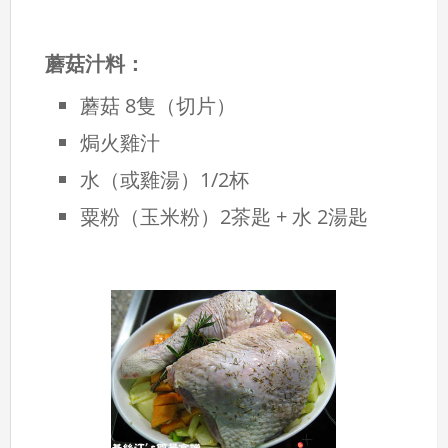
蘑菇汁料：
蘑菇 8隻（切片）
焗火雞汁
水（或雞湯）1/2杯
粟粉（玉米粉）2茶匙 + 水 2湯匙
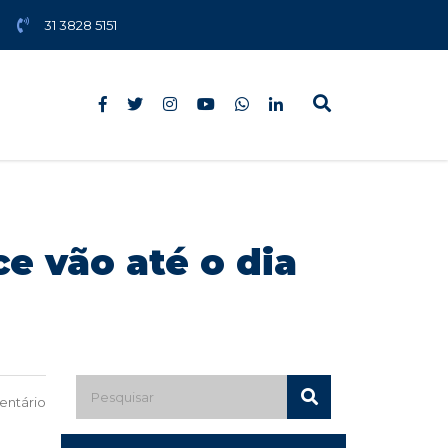
31 3828 5151
e vão até o dia
ntário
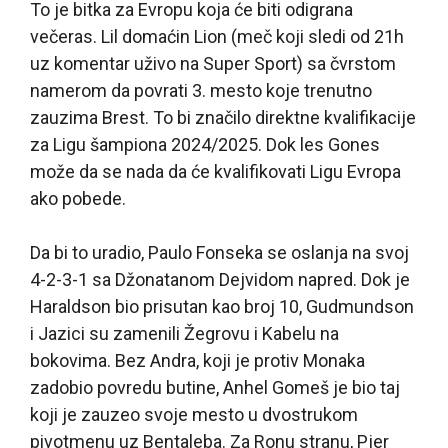
To je bitka za Evropu koja će biti odigrana
večeras. Lil domaćin Lion (meč koji sledi od 21h
uz komentar uživo na Super Sport) sa čvrstom
namerom da povrati 3. mesto koje trenutno
zauzima Brest. To bi značilo direktne kvalifikacije
za Ligu šampiona 2024/2025. Dok les Gones
može da se nada da će kvalifikovati Ligu Evropa
ako pobede.
Da bi to uradio, Paulo Fonseka se oslanja na svoj
4-2-3-1 sa Džonatanom Dejvidom napred. Dok je
Haraldson bio prisutan kao broj 10, Gudmundson
i Jazici su zamenili Žegrovu i Kabelu na
bokovima. Bez Andra, koji je protiv Monaka
zadobio povredu butine, Anhel Gomeš je bio taj
koji je zauzeo svoje mesto u dvostrukom
pivotmenu uz Bentaleba. Za Ronu stranu, Pjer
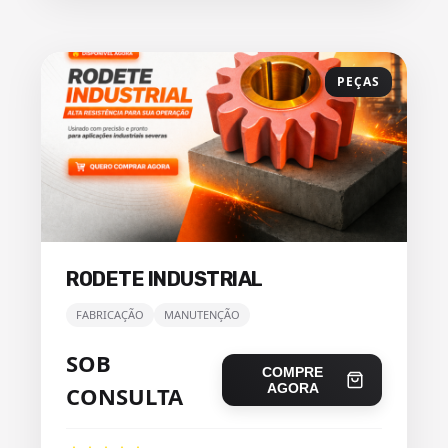
PEÇAS
RODETE INDUSTRIAL
FABRICAÇÃO
MANUTENÇÃO
SOB
COMPRE
AGORA
CONSULTA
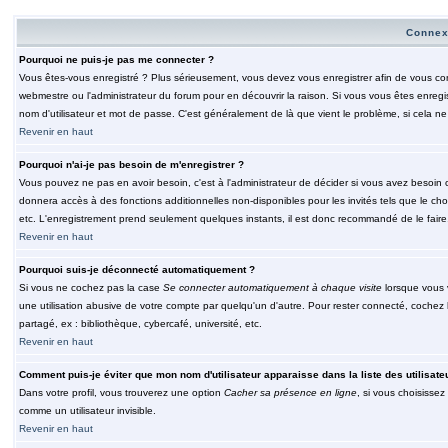
Connex
Pourquoi ne puis-je pas me connecter ?
Vous êtes-vous enregistré ? Plus sérieusement, vous devez vous enregistrer afin de vous conn
webmestre ou l'administrateur du forum pour en découvrir la raison. Si vous vous êtes enregi
nom d'utilisateur et mot de passe. C'est généralement de là que vient le problème, si cela ne 
Revenir en haut
Pourquoi n'ai-je pas besoin de m'enregistrer ?
Vous pouvez ne pas en avoir besoin, c'est à l'administrateur de décider si vous avez besoin 
donnera accès à des fonctions additionnelles non-disponibles pour les invités tels que le choix
etc. L'enregistrement prend seulement quelques instants, il est donc recommandé de le faire
Revenir en haut
Pourquoi suis-je déconnecté automatiquement ?
Si vous ne cochez pas la case
Se connecter automatiquement à chaque visite
lorsque vous 
une utilisation abusive de votre compte par quelqu'un d'autre. Pour rester connecté, cochez
partagé, ex : bibliothèque, cybercafé, université, etc.
Revenir en haut
Comment puis-je éviter que mon nom d'utilisateur apparaisse dans la liste des utilisate
Dans votre profil, vous trouverez une option
Cacher sa présence en ligne
, si vous choisissez
comme un utilisateur invisible.
Revenir en haut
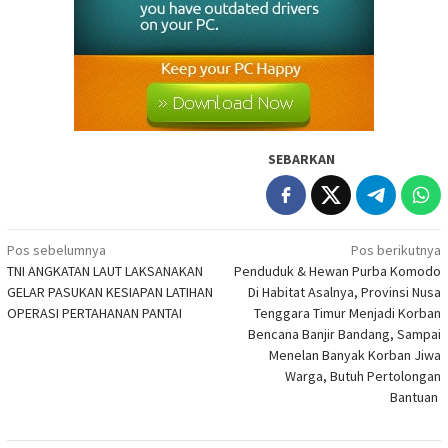
SEBARKAN
Navigasi
Pos sebelumnya
Pos berikutnya
TNI ANGKATAN LAUT LAKSANAKAN
Penduduk & Hewan Purba Komodo
pos
GELAR PASUKAN KESIAPAN LATIHAN
Di Habitat Asalnya, Provinsi Nusa
OPERASI PERTAHANAN PANTAI
Tenggara Timur Menjadi Korban
Bencana Banjir Bandang, Sampai
Menelan Banyak Korban Jiwa
Warga, Butuh Pertolongan
Bantuan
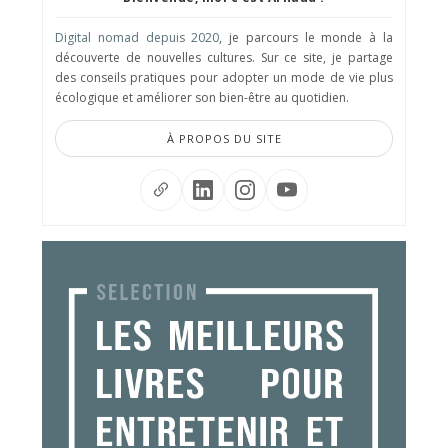
Digital nomad depuis 2020
, je parcours le monde à la
découverte de nouvelles cultures. Sur ce site, je partage
des conseils pratiques pour adopter un mode de vie plus
écologique et améliorer son bien-être au quotidien.
À PROPOS DU SITE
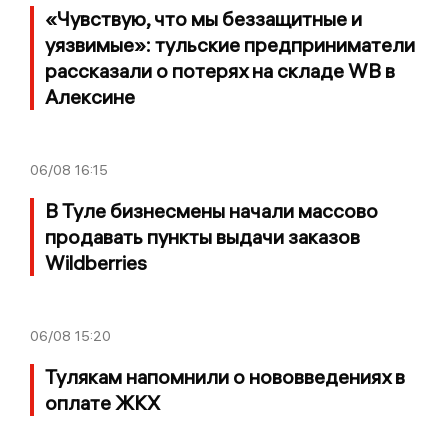
«Чувствую, что мы беззащитные и
уязвимые»: тульские предприниматели
рассказали о потерях на складе WB в
Алексине
06/08
16:15
В Туле бизнесмены начали массово
продавать пункты выдачи заказов
Wildberries
06/08
15:20
Тулякам напомнили о нововведениях в
оплате ЖКХ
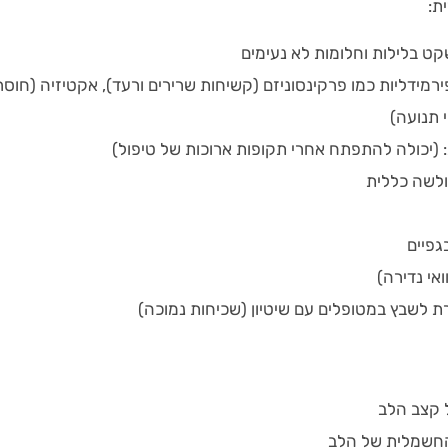
ת:
קט בלילות וחלומות לא נעימים
מידליות כמו פרקינסוניזם (קשיחות שרירים ורעד), אקטיזיה (חוסר
 תנועה)
 (יכולה להתפתח אחרי תקופות ארוכות של טיפול)
חולשה כללית
גפיים
אי נדירה)
 לשבץ במטופלים עם שיטיון (שכיחות נמוכה)
 קצב הלב
החשמלית של הלב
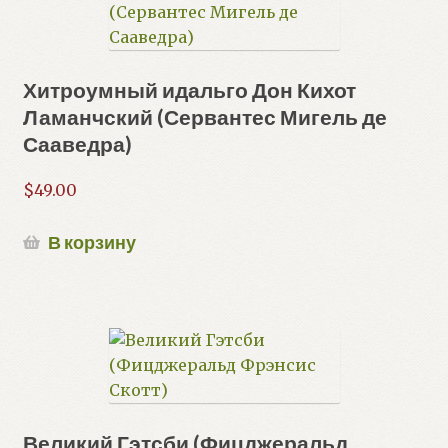
Хитроумный идальго Дон Кихот
Ламанчский (Сервантес Мигель де
Сааведра)
$
49.00
В корзину
Великий Гэтсби (Фицджеральд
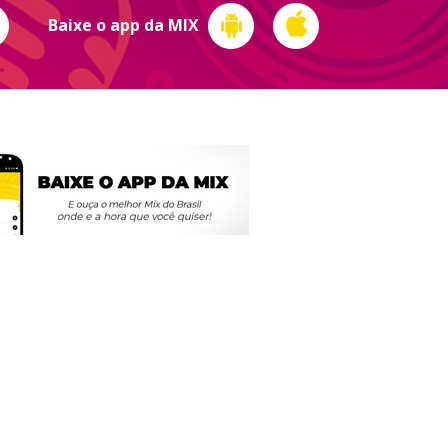
Baixe o app da MIX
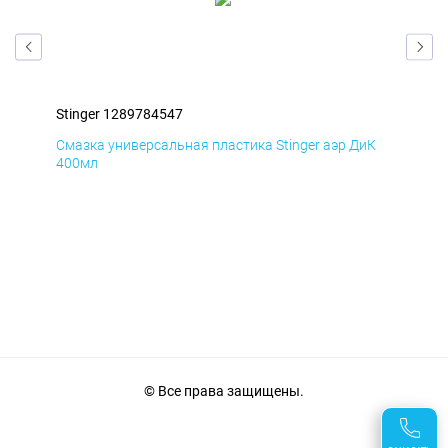
Stinger 1289784547
Sti
мД
Смазка универсальная пластика Stinger аэр ДиК
Сма
400мл
40
© Все права защищены.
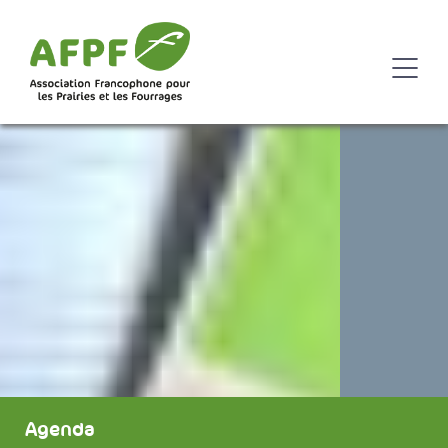
Agenda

• • • • •

Exercise brief: Repeat the records in full, exactly as they appear, but with the pictures removed.

Exercise answer:
蘑菇汁料：
蘑菇 8隻（切片）
焗火雞汁
水（或雞湯）1/2杯
粟粉（玉米粉）2茶匙 + 水 2湯匙
31 3828 5151
e vão até o dia
ntário
To je bitka za Evropu koja će biti odigrana
večeras. Lil domaćin Lion (meč koji sledi od 21h
uz komentar uživo na Super Sport) sa čvrstom
namerom da povrati 3. mesto koje trenutno
zauzima Brest. To bi značilo direktne kvalifikacije
za Ligu šampiona 2024/2025. Dok les Gones
može da se nada da će kvalifikovati Ligu Evropa
ako pobede.
Da bi to uradio, Paulo Fonseka se oslanja na svoj
4-2-3-1 sa Džonatanom Dejvidom napred. Dok je
Haraldson bio prisutan kao broj 10, Gudmundson
i Jazici su zamenili Žegrovu i Kabelu na
bokovima. Bez Andra, koji je protiv Monaka
zadobio povredu butine, Anhel Gomeš je bio taj
koji je zauzeo svoje mesto u dvostrukom
pivotmenu uz Bentaleba. Za Ronu stranu, Pjer
PEÇAS
RODETE INDUSTRIAL
FABRICAÇÃO
MANUTENÇÃO
SOB
COMPRE
AGORA
CONSULTA
Connex
Pourquoi ne puis-je pas me connecter ?
Vous êtes-vous enregistré ? Plus sérieusement, vous devez vous enregistrer afin de vous conn
webmestre ou l'administrateur du forum pour en découvrir la raison. Si vous vous êtes enregi
nom d'utilisateur et mot de passe. C'est généralement de là que vient le problème, si cela ne 
Revenir en haut
Pourquoi n'ai-je pas besoin de m'enregistrer ?
Vous pouvez ne pas en avoir besoin, c'est à l'administrateur de décider si vous avez besoin 
donnera accès à des fonctions additionnelles non-disponibles pour les invités tels que le choix
etc. L'enregistrement prend seulement quelques instants, il est donc recommandé de le faire
Revenir en haut
Pourquoi suis-je déconnecté automatiquement ?
Si vous ne cochez pas la case
Se connecter automatiquement à chaque visite
lorsque vous 
une utilisation abusive de votre compte par quelqu'un d'autre. Pour rester connecté, cochez
partagé, ex : bibliothèque, cybercafé, université, etc.
Revenir en haut
Comment puis-je éviter que mon nom d'utilisateur apparaisse dans la liste des utilisate
Dans votre profil, vous trouverez une option
Cacher sa présence en ligne
, si vous choisissez
comme un utilisateur invisible.
Revenir en haut
SEBARKAN
Navigasi
Pos sebelumnya
Pos berikutnya
TNI ANGKATAN LAUT LAKSANAKAN
Penduduk & Hewan Purba Komodo
pos
GELAR PASUKAN KESIAPAN LATIHAN
Di Habitat Asalnya, Provinsi Nusa
OPERASI PERTAHANAN PANTAI
Tenggara Timur Menjadi Korban
Bencana Banjir Bandang, Sampai
Menelan Banyak Korban Jiwa
Warga, Butuh Pertolongan
Bantuan
Digital nomad depuis 2020
, je parcours le monde à la
découverte de nouvelles cultures. Sur ce site, je partage
des conseils pratiques pour adopter un mode de vie plus
écologique et améliorer son bien-être au quotidien.
À PROPOS DU SITE
«Чувствую, что мы беззащитные и
уязвимые»: тульские предприниматели
рассказали о потерях на складе WB в
Алексине
06/08
16:15
В Туле бизнесмены начали массово
продавать пункты выдачи заказов
Wildberries
06/08
15:20
Тулякам напомнили о нововведениях в
оплате ЖКХ
ת:
קט בלילות וחלומות לא נעימים
מידליות כמו פרקינסוניזם (קשיחות שרירים ורעד), אקטיזיה (חוסר
 תנועה)
 (יכולה להתפתח אחרי תקופות ארוכות של טיפול)
חולשה כללית
גפיים
אי נדירה)
 לשבץ במטופלים עם שיטיון (שכיחות נמוכה)
 קצב הלב
החשמלית של הלב
Хитроумный идальго Дон Кихот
Ламанчский (Сервантес Мигель де
Сааведра)
$
49.00
В корзину
Великий Гэтсби (Фицджеральд
Baixe o app da MIX
Stinger 1289784547
Sti
мД
Смазка универсальная пластика Stinger аэр ДиК
Сма
400мл
40
© Все права защищены.
Agenda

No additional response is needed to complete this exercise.